Of all the lines below, output only those starting at the one with "Whole-slide histology image, Hematoxylin" and ending at the one with "Diagnosis: Glioblastoma.", both ends included, exactly as written.

#### EXERCISE MATERIALS:
========================
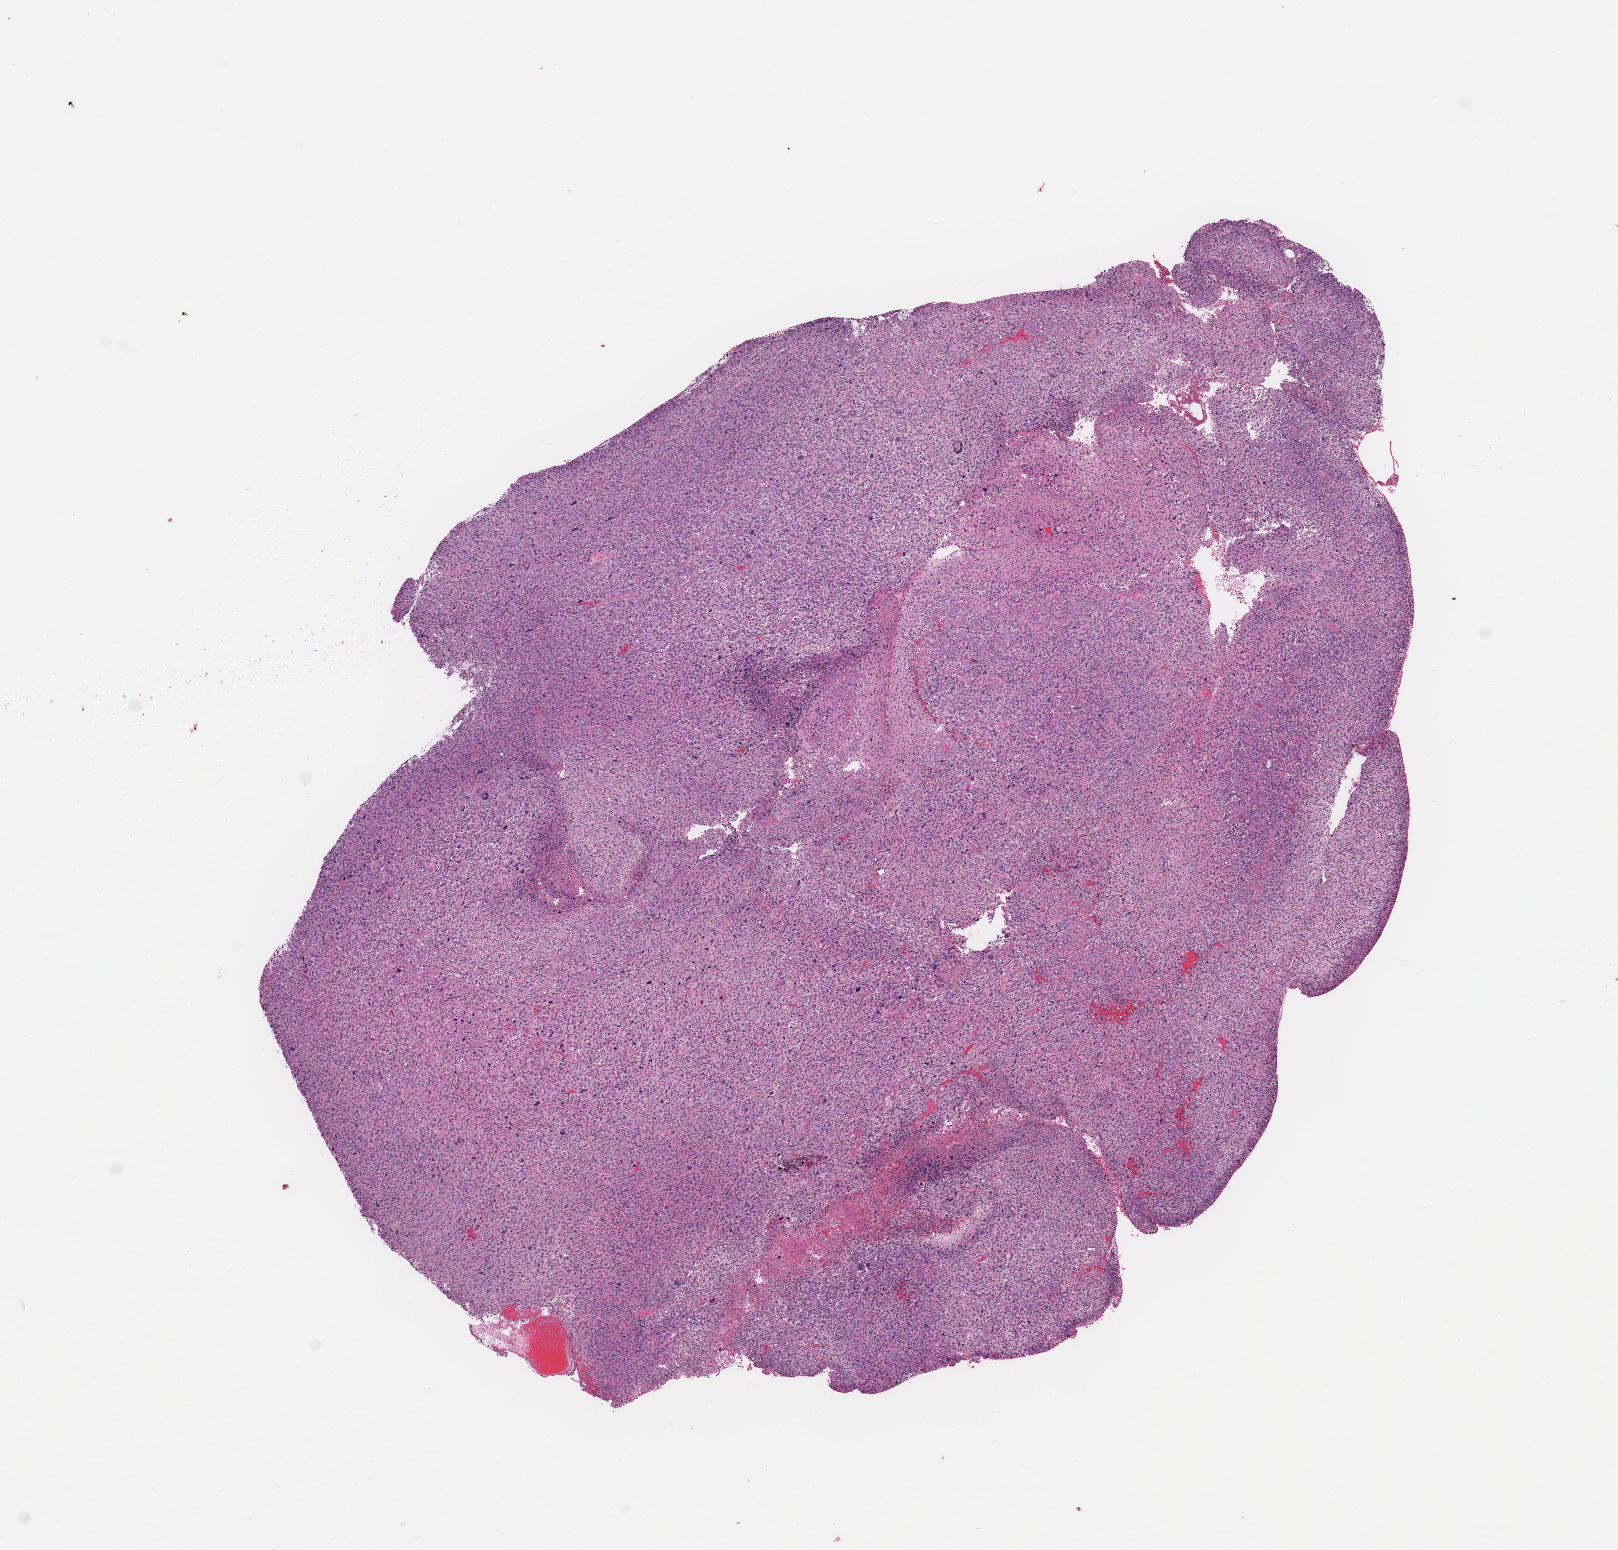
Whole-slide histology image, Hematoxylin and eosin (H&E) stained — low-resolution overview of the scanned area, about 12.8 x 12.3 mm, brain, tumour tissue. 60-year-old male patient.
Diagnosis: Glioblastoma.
========================
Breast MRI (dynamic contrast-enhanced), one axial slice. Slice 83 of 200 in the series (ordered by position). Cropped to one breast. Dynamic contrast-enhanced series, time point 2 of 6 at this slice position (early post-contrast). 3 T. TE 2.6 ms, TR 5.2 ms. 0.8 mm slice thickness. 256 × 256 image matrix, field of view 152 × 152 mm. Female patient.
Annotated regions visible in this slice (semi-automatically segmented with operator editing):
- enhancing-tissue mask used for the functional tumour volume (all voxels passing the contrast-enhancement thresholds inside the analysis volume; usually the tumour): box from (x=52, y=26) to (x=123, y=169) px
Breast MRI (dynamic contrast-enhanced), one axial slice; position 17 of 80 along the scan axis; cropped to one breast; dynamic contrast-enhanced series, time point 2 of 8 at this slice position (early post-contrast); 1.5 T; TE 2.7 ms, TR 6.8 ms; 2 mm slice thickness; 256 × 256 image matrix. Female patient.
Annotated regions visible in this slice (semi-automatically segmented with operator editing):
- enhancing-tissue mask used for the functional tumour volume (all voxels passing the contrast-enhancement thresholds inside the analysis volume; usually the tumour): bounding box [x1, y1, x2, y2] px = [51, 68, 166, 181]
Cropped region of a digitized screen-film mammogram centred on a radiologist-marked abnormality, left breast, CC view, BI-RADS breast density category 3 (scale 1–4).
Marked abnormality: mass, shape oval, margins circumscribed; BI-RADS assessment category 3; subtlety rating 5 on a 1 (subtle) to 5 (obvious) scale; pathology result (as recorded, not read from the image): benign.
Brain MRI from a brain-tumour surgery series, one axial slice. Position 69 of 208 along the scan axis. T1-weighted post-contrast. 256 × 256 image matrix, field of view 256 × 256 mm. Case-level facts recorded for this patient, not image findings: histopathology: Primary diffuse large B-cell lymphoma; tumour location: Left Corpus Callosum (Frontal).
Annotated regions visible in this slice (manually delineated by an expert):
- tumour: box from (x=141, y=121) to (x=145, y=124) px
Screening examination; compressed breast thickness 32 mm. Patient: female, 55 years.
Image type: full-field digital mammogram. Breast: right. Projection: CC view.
========================
#### SOLVED EXERCISE:
Whole-slide histology image, Hematoxylin and eosin (H&E) stained — low-resolution overview of the scanned area, about 12.8 x 12.3 mm, brain, tumour tissue. 60-year-old male patient.
Diagnosis: Glioblastoma.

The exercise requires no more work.